About this exercise - Report only the number of lines that contain the string "table" in the records below.

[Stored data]
________

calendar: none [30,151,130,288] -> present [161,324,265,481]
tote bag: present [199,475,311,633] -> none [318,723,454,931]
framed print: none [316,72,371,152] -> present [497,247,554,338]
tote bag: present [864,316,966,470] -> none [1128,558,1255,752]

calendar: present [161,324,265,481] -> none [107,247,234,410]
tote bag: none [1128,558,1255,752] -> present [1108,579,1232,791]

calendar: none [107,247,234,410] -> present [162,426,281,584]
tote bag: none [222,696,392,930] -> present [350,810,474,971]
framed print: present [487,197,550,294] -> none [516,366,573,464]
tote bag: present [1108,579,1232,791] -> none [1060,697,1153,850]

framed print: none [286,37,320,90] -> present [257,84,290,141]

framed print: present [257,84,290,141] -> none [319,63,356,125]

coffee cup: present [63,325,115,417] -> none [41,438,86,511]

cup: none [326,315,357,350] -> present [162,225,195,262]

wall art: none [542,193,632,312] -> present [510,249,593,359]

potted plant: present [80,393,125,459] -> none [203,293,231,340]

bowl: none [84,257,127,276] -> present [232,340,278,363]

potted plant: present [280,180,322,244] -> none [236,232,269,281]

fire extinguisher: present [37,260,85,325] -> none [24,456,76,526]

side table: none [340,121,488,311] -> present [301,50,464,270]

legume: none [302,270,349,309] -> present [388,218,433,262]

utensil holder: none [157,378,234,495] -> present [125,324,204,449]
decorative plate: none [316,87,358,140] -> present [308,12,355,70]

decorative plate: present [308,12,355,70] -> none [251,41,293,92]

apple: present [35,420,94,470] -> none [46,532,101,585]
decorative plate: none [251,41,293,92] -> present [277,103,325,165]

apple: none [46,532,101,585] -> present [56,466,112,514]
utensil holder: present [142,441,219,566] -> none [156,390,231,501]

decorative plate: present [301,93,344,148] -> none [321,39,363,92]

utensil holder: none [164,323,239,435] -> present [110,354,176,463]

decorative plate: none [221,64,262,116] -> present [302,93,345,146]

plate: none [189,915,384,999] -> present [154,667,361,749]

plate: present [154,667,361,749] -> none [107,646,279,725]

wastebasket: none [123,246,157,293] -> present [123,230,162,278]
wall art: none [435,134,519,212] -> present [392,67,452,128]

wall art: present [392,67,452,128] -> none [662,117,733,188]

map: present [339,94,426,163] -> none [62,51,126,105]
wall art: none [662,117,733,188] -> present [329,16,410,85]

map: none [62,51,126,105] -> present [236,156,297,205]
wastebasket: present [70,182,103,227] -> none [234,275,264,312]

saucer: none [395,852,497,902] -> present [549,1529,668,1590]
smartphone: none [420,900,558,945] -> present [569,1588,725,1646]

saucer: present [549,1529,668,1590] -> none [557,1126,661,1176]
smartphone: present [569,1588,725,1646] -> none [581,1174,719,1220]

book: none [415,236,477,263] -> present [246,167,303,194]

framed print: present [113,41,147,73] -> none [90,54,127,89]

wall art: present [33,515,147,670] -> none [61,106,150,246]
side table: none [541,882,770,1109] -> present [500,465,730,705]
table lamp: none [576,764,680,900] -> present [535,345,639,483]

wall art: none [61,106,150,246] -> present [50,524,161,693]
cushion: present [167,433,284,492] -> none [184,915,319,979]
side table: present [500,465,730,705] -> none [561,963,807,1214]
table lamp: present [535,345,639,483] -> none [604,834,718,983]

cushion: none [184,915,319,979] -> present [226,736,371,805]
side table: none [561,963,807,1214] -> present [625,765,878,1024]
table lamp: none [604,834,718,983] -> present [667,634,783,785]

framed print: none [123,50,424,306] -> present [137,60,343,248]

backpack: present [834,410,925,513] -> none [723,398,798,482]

________

Reply - 7